Report only how many lines in the material contain "depending".

^^^^^^^^^^^^^^^^

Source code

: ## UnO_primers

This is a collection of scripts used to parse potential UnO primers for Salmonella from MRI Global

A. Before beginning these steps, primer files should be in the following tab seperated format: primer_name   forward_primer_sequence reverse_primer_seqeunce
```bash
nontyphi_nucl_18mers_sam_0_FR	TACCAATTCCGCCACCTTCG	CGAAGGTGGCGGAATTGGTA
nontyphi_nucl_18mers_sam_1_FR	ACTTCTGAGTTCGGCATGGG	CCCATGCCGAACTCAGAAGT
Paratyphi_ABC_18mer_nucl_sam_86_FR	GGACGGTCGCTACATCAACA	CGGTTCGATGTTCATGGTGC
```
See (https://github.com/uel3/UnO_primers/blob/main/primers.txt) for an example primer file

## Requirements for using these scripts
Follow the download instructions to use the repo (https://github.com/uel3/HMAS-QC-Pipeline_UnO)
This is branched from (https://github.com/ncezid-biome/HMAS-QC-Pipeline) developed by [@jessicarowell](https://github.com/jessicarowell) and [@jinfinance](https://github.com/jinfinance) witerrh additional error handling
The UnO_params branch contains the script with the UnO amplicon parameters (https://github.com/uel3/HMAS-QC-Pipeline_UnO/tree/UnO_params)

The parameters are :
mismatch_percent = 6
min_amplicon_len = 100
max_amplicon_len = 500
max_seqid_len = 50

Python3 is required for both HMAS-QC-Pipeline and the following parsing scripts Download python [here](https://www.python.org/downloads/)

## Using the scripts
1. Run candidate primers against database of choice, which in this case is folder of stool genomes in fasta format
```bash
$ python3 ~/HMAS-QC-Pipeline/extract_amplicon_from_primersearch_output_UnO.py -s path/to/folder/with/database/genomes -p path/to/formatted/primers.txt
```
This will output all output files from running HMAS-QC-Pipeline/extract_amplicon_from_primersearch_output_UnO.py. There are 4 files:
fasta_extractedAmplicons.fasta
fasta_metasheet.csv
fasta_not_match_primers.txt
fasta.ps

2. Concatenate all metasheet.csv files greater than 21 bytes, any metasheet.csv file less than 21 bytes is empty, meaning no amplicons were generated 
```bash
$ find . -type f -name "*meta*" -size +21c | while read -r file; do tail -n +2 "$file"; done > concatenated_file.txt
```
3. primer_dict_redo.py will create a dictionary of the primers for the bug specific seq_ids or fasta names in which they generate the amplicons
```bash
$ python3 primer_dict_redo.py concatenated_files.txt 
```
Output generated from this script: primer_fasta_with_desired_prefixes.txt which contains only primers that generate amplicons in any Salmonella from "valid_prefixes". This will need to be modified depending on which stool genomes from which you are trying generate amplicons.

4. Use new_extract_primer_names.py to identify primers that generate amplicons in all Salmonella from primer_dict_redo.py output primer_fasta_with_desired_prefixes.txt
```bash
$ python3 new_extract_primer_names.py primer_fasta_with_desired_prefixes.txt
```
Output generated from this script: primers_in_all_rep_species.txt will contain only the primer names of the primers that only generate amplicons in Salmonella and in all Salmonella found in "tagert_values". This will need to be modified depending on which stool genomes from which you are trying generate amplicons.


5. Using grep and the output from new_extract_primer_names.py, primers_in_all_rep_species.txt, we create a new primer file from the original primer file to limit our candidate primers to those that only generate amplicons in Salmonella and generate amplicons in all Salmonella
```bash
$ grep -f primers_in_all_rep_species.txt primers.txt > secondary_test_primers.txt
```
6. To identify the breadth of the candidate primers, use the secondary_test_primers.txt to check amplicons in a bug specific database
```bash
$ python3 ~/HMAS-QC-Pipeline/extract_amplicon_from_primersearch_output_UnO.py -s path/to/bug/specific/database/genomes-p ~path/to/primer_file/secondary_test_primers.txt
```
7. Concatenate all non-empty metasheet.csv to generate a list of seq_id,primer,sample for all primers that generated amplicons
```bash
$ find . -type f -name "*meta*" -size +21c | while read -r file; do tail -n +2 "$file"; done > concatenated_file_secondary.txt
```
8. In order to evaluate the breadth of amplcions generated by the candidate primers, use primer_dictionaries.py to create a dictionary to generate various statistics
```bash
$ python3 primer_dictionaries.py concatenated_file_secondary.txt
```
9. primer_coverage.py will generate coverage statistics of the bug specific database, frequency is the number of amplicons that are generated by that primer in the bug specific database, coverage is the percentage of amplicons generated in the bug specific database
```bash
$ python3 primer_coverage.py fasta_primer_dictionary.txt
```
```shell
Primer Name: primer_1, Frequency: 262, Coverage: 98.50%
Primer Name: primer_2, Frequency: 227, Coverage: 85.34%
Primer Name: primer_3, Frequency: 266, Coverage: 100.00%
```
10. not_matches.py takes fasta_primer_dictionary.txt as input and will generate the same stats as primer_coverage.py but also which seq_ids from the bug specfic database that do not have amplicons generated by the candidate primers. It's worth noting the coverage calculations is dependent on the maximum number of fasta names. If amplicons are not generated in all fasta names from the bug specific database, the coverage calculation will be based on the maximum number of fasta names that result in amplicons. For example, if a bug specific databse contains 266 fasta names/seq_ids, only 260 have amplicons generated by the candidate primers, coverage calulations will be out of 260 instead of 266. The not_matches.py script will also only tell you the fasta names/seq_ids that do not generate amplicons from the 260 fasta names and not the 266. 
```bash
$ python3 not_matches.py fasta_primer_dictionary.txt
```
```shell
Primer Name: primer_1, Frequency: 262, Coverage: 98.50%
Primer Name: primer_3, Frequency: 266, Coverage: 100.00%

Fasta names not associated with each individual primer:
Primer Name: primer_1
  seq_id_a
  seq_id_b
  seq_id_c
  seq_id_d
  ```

^^^^^^^^^^^^^^^^

**Completed exercise**
2